Statistics show that 90% of elderly individuals want to age in place instead of moving into a retirement home. This supports the issue of the looming senior housing crisis, where growth is accelerating double to what care facilities can offer, and costs are only going up. With one in six people in the world being 65 and over by 2050, numerous companies are taking advantage by offering different solutions such as wearables, security systems and motion sensors. With multiple solutions/companies in the industry, there is a lack of standardization which supports a universal platform. IoT is the fix to this issue. With the future of the eldercare services market heading towards an invisible future where seamlessness will be the industry standard, IoT is best equipped with the integration and automation capabilities to take advantage of this shift.

Aside from the lack of standardization of the industry, the market poses unique challenges that need to be considered. First of all, due to the unpredictable behavior of senior individuals, properly designing tech is difficult and is often done incorrectly (designed for optimal behavior). Examples of challenging behavior include unplugging things from outlets and a constant change in routine due to short attention span. This results in false alerts going off for a variety of current solutions due to poor AI design. The caregiver fills this void. Did you know that each year, $300 billion in economic activity in the US alone is forgone due to a caregiver needing to stay home?
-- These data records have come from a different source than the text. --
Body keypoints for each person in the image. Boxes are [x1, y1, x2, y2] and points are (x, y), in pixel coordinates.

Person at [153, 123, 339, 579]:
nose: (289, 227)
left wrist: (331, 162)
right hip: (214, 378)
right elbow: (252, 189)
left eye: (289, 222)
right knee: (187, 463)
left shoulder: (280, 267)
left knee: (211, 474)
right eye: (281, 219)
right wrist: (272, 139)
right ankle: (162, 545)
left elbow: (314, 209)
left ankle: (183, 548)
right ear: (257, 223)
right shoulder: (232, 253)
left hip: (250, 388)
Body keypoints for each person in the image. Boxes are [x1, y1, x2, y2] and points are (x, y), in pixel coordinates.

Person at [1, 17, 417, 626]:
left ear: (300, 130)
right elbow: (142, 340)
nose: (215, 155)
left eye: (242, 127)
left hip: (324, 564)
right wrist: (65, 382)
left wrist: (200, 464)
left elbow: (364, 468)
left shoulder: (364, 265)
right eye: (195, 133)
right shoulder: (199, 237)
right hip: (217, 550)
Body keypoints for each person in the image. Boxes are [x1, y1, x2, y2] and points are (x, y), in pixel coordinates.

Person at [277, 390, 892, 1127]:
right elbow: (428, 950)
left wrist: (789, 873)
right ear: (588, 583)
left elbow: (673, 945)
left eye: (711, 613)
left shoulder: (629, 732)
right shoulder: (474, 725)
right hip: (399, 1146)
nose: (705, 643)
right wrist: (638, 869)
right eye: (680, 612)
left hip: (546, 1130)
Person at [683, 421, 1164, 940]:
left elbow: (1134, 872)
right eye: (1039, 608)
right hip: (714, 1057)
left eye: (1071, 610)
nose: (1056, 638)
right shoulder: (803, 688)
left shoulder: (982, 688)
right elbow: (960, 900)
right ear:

Seniors tend to fear technology as they don’t understand it. The current definition of “ease of use” does not apply to the senior care market for a variety of reasons. Creating a technology that seniors either understand or don’t see are the two options companies have. With the number of people with dementia doubling every 20 years, the latter option is more viable, somewhere IoT can shine. As this number grows, it will only make it more difficult to penetrate the market as the niche is highly fragmented and lacks a universal solution. The future of the senior generation is tech-savvy, companies need to find a way to balance technology that seniors can use while providing that truly seamless experience through the use of IoT.

There needs to be a middle-ground that bridges these issues with their respective solutions. This is where the need for caregivers comes in. We’re still at a point where a physical presence is needed with technology to make sure the protocol works as intended. Companies need to rethink strategy with their product lines to properly fit the current demand and consider the future in order to remain relevant in tomorrow’s landscape. As time progresses, the economic pressure associated with caregivers remaining at home will alleviate due to the increase in automated IoT.

As companies begin taking advantage of IoT-based eldercare devices due to the data they can provide for proper optimization, there is a growing need for universal standardization to fix the cracks between the ever-fragmented IoT market. With unique solutions needing to be developed all depending on the chipsets and platforms used to develop these devices, it’s becoming inefficient for companies and consumers alike. One of the first technologies set to fix this divide is Cognitive Systems’ WiFi Motion, which provides a seamless user experience by using IoT devices as motion sensors through RF signals. WiFi Motion technology is validated by the movement of the market allowing seniors to age in place without privacy-intrusive cameras, all while a caregiver can monitor. With WiFi Motion being a visionary technology, other companies should follow a similar path for success: no intrusion on daily routine whilst providing a solution seniors don’t need to interact with.

The eldercare market will grow from $100 billion in 2016 to $225 billion by 2024. Companies need to begin adopting this technology to properly enter and stay relevant within the market of today and tomorrow. Corporations have to realign their product strategy to what the market is demanding rather than creating further inefficiencies with their products and further segmenting the market. With a fast-growing baby boomer population, this niche is finally starting create real opportunity, and with a clear gap in the market, companies should not rest in taking advantage before falling behind their competitors.